Adam Lieberman of the American Council on Science and Health recalls that Alar, the ripening agent for apples, "went through two years of FDA carcinogenicity tests and was approved as safe by the FDA in 1968." A 1973 study purporting to show that an Alar byproduct produced tumors in mice was based on absurdly large doses. "Further tests conducted by the National Cancer Institute in 1978 and the EPA in 1986 also failed to indicate that Alar was a carcinogen," says Lieberman. Nevertheless, following yet another study marred by excessive dosages, the EPA ordered the eventual discontinuation of Alar.

"This gradual phaseout didn't satisfy the Natural Resources Defense Council, however," notes Lieberman in a special report called Facts Versus Fears. The NRDC launched a major public relations offensive early in 1989 with the help of the television program 60 Minutes, which offered an uncritical showcase for the sensational charges in the group's anti-Alar propaganda report. "In the days following the 60 Minutes broadcast, the claims in the NRDC report were repeated by virtually every major print and broadcast outlet," Lieberman recalls. "Public reaction verged on the hysterical."

The voices of reason were drowned out by the din of disinformation. "When the dust had cleared, apple growers had lost an estimated $250 million," Lieberman reports. "Apple processors had lost another $125 million. Some growers who had owned their farms for generations lost them to foreclosure."

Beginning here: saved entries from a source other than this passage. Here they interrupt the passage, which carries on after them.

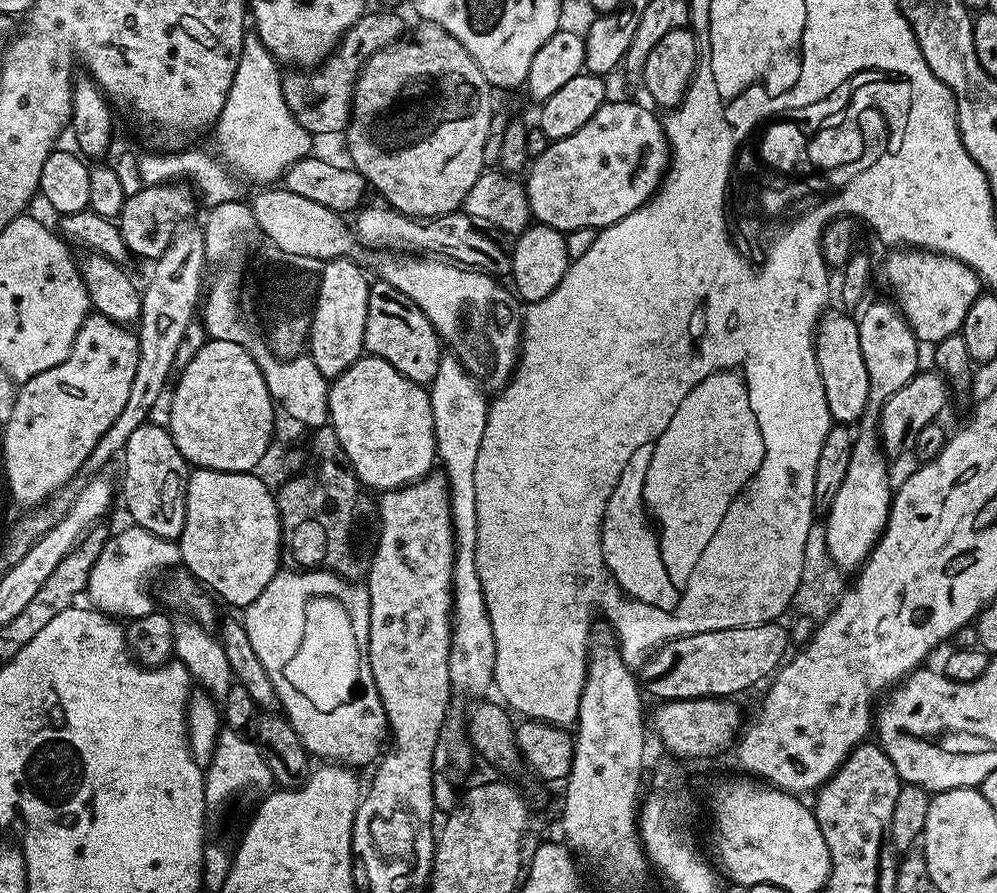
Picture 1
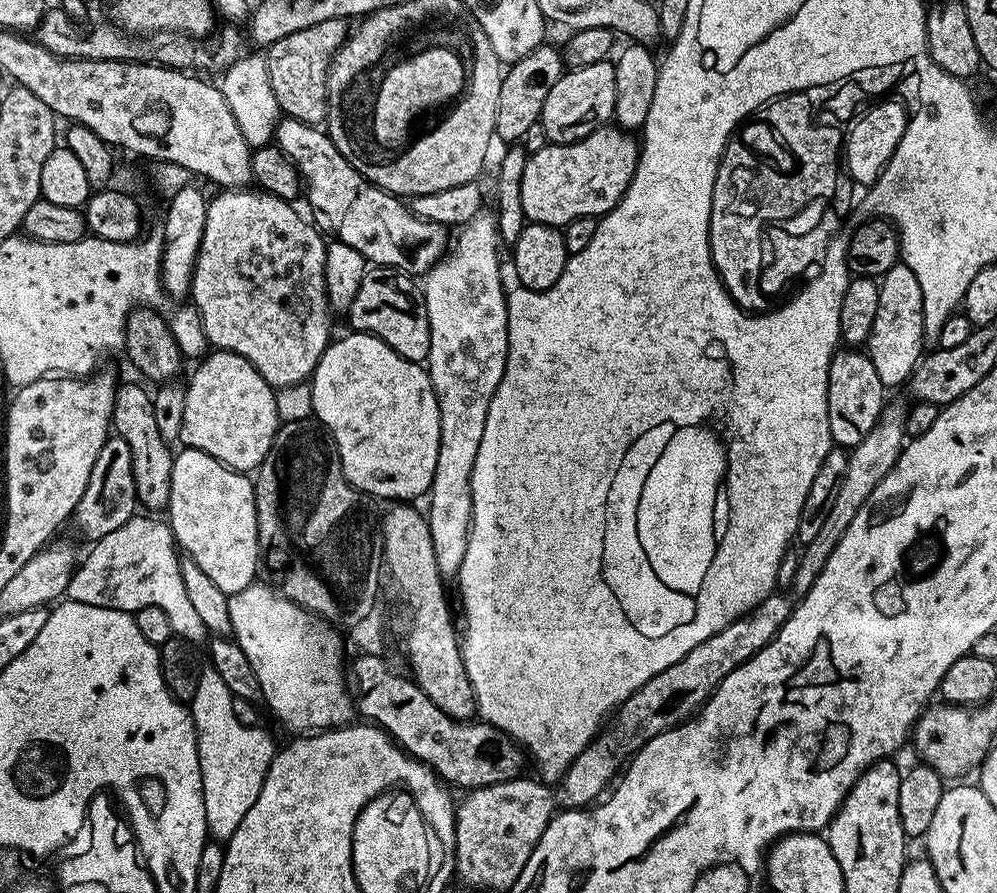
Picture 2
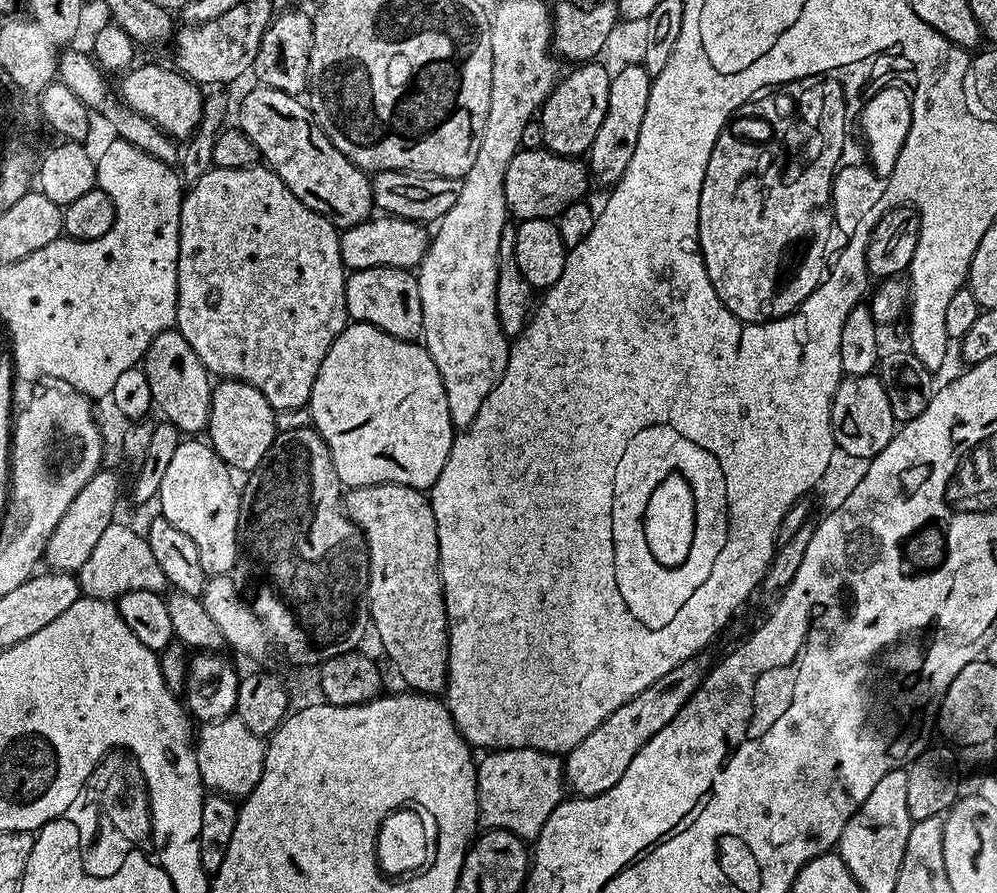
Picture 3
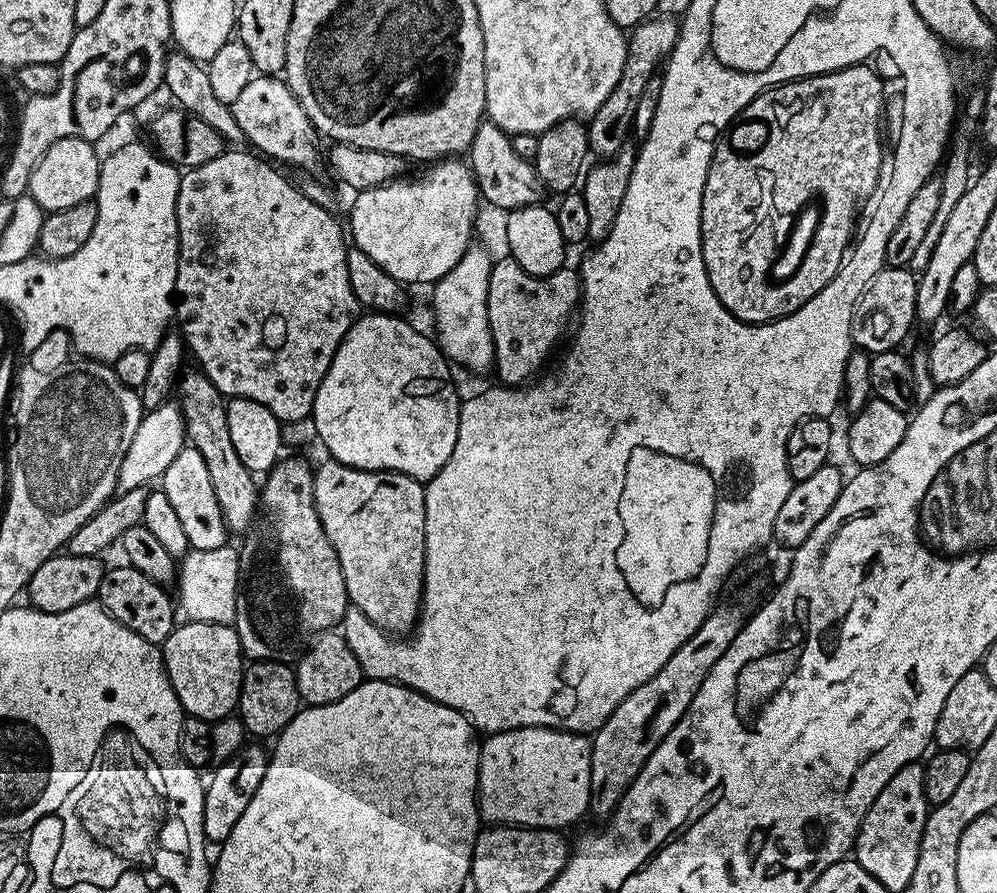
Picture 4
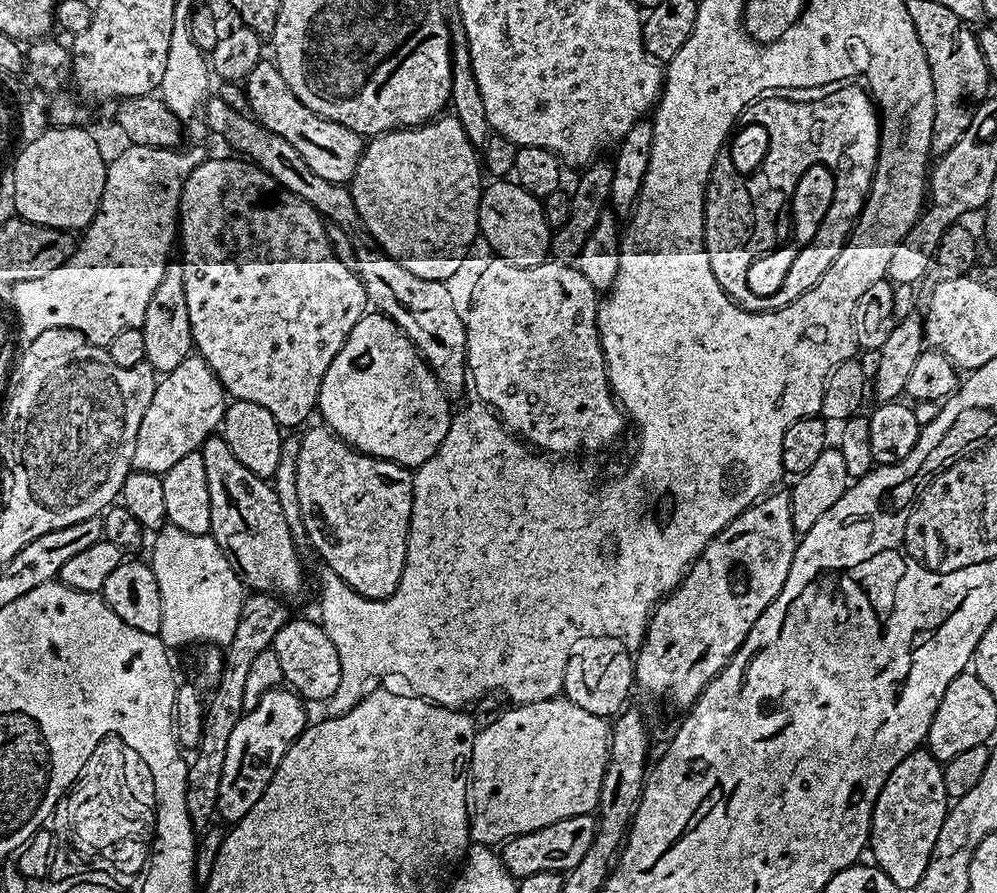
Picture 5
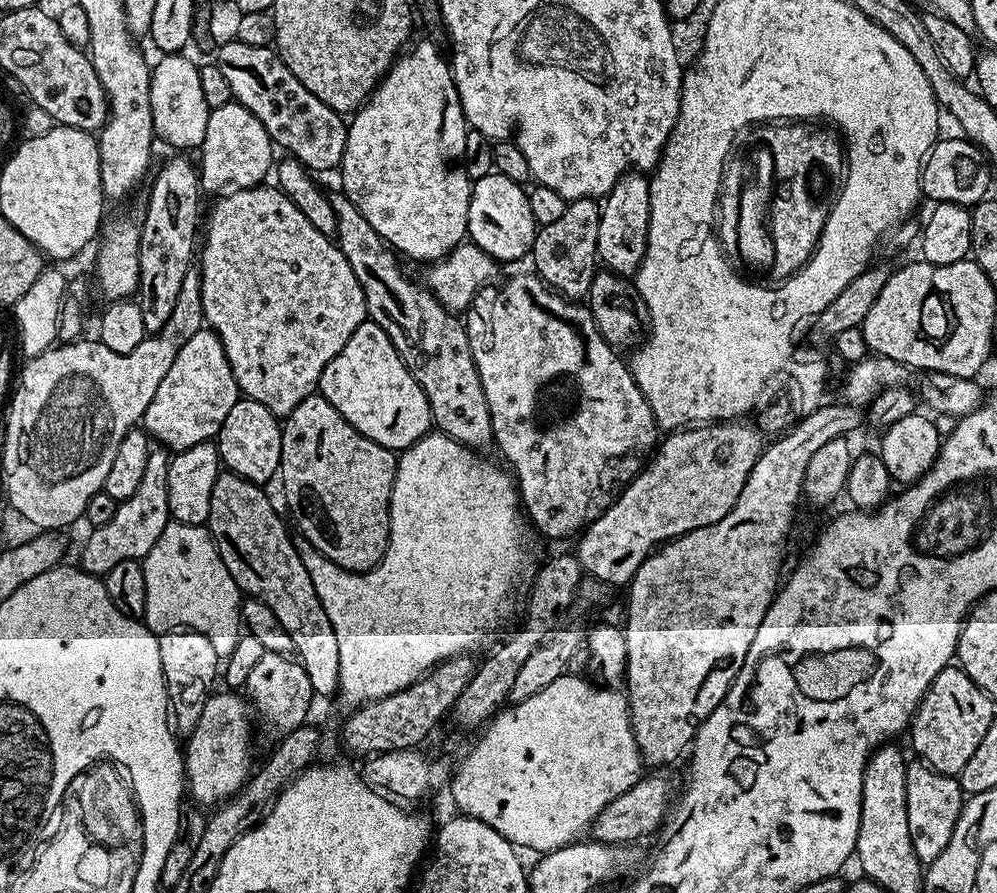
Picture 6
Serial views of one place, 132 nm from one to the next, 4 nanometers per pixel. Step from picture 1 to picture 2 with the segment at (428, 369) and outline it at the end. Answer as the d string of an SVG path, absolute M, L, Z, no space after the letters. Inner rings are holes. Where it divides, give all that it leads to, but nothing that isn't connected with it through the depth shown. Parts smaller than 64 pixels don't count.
M369 267L362 278L362 286L358 286L358 294L354 294L348 307L346 319L355 331L382 338L382 342L386 342L390 350L402 354L402 358L427 361L430 322L427 320L426 302L421 285L409 273L399 272L396 268Z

The amalgam filling scare, by contrast, was a boon to business. It began in 1979, when "researchers discovered that small amounts of mercury could be released into the body from chewing. Such exposure lasts for only a few seconds, however -- and most of the mercury is exhaled," says Lieberman. "Nevertheless, a small number of dentists began making claims that patients had been 'poisoned' by their mercury fillings and suggesting that the fillings' removal could cure ailments ranging from anxiety and acne to multiple sclerosis, premenstrual syndrome, and cancer."

Subsequent studies on animals lent support to this dental quackery by positing "possible ill effects from mercury amalgam, as well as a relationship between fillings and higher blood levels of mercury. These studies were more than countered, however, by numerous epidemiological studies indicating no evidence of health problems," says Lieberman. "This did not deter some dentists from urging their patients to have their fillings removed -- at a cost of $65 to $500 per filling, and often with disastrous results." The free publicity provided by a 60 Minutes report called "Poisons in Your Mouth?" was priceless; it set off a stampede of cavity-conscious consumers clamoring to have their teeth detoxified.

Hucksters, hoaxes, and hysteria -- that's what it all boiled down to. Adam Lieberman reports that the U.S. Public Health Service concluded in 1993 "that any mercury released from amalgams does not con-tribute to disease, immune-system disorders, or birth defects; and that allergies from such fillings are extremely rare."